Thomas Owens
Thomas Owens

Reputation: 116197

I don't get the concept of Visual Studio Projects and Solutions

In Eclipse, I have a workspace that contains all of my projects. Each project builds and compiles separately. A project does not interact with another project.

How does this relate to Visual Studio and Projects/Solutions there?

Upvotes: 9

Views: 2670

Answers (8)

Jeremy Bade
Jeremy Bade

Reputation: 511

I found that not always seeing the solution in the Solution Explorer to be irritating. There is a setting in Options->Projects and Solutions->General called "Always Show Solution" which was handy.

Upvotes: 0

Pete
Pete

Reputation: 1810

There are way too many kinds of web projects in Visual Studio 2008. There are Web Site Projects vs. Web Application Projects and they limit you in different ways. It's a good example of Microsoft providing too many choices instead of focusing on one strong solution. Even within the Web site Project option, there are at least 3 different ways to compile your application.

Upvotes: 0

Tom Kidd
Tom Kidd

Reputation: 12918

The thing that may be throwing you off is the following:

In VS2003, everything had a Project file and a Solution file. If you had a Solution with one Project, you could open the Solution and see the one Project. If you opened the Project, it would try and create a new Solution file to contain the Project. But web projects and Winform projects all had Projects and Solutions.

In VS2005 this changed a bit - by default now, Web projects no longer had Project files. They had received feedback from some web developers that didn't like Project files - their take was that if a file is in the directory, it's part of the app. After VS2005 shipped, they got more feedback from developers who did like the Project file notion, so they patched it back in. This is "Web Site" versus "Web Application" in VS2005 (and I can't remember which is which now).

In addition, in VS2005, if you have a Solution open with only one Project, you won't see in the Solution Explorer that there's even a Solution at all, you'll only see the Project (as if it was not in a Solution). Only after adding the second Project will you see that there's a Solution containing them both.

So basically you were on the right track - Solutions and Projects work the same in Visual Studio as they did in Eclipse, it's just some quirks that make things confusing.

Upvotes: 1

Shawn
Shawn

Reputation: 19823

A Solution has 0 or many Projects...

Upvotes: 0

aib
aib

Reputation: 47031

@Thomas Owens:

Yes, some (most?) people using Eclipse have more than one workspace. It's what surprised me the most when I first started using Eclipse, so I'm replying here to make this comment more visible.

Upvotes: 1

Rob Allen
Rob Allen

Reputation: 17749

Another way to look at it is, a solution is a container for projects. For most of my work , I create each tier as a project within a solution so my tree looks like:

  • My Web App or Win App
    • Presentation Layer
      • files...
    • Business Layer
      • files...
    • Data Access
      • files

Your mileage may vary

Upvotes: 2

Howler
Howler

Reputation: 2262

A VS project is it's own entity. It will build and compile by itself. A Solution is just a way to contain multiple projects. The projects don't necessarily need the other projects to compile (though, they can depend on the other projects).

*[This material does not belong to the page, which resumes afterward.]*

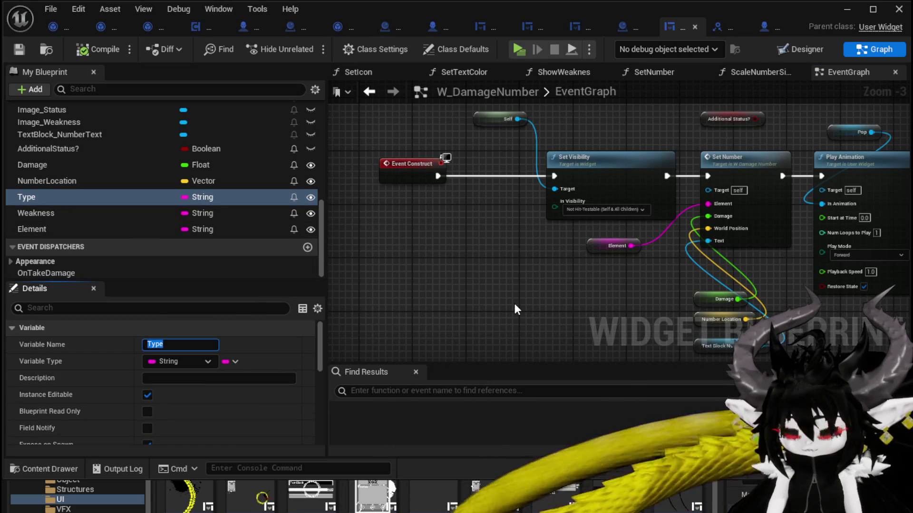
{"action": "type", "text": "EventData"}
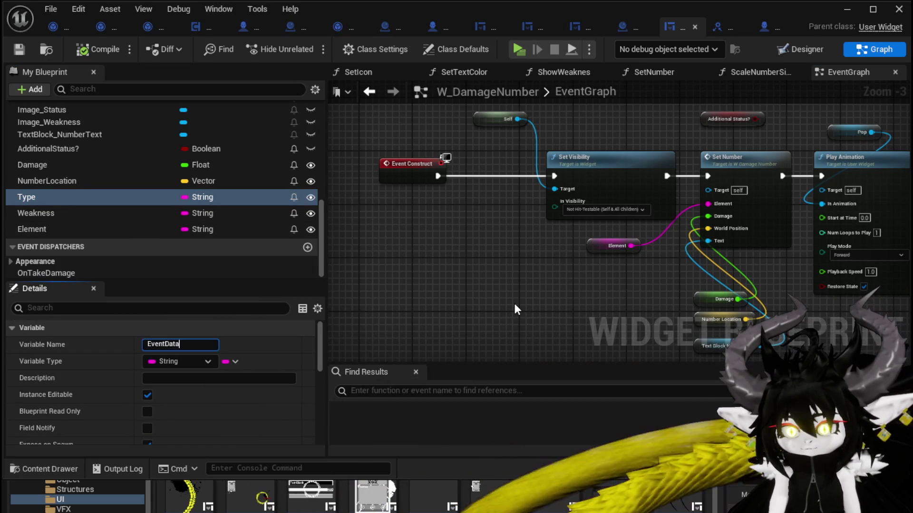
{"action": "key", "text": "Return"}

This just lets you conceptually group projects together into one Big Project. For instance, you can have a separate testing project. It depends on the code from the actual project, and should be kept together with the actual project, but it does not need to be in the same exe/dll.

Upvotes: 23

jodonnell
jodonnell

Reputation: 50487

Each VS project builds a single EXE or DLL. The solution is just a collection of related projects.

So VS project:Eclipse project::VS solution:Eclipse workspace.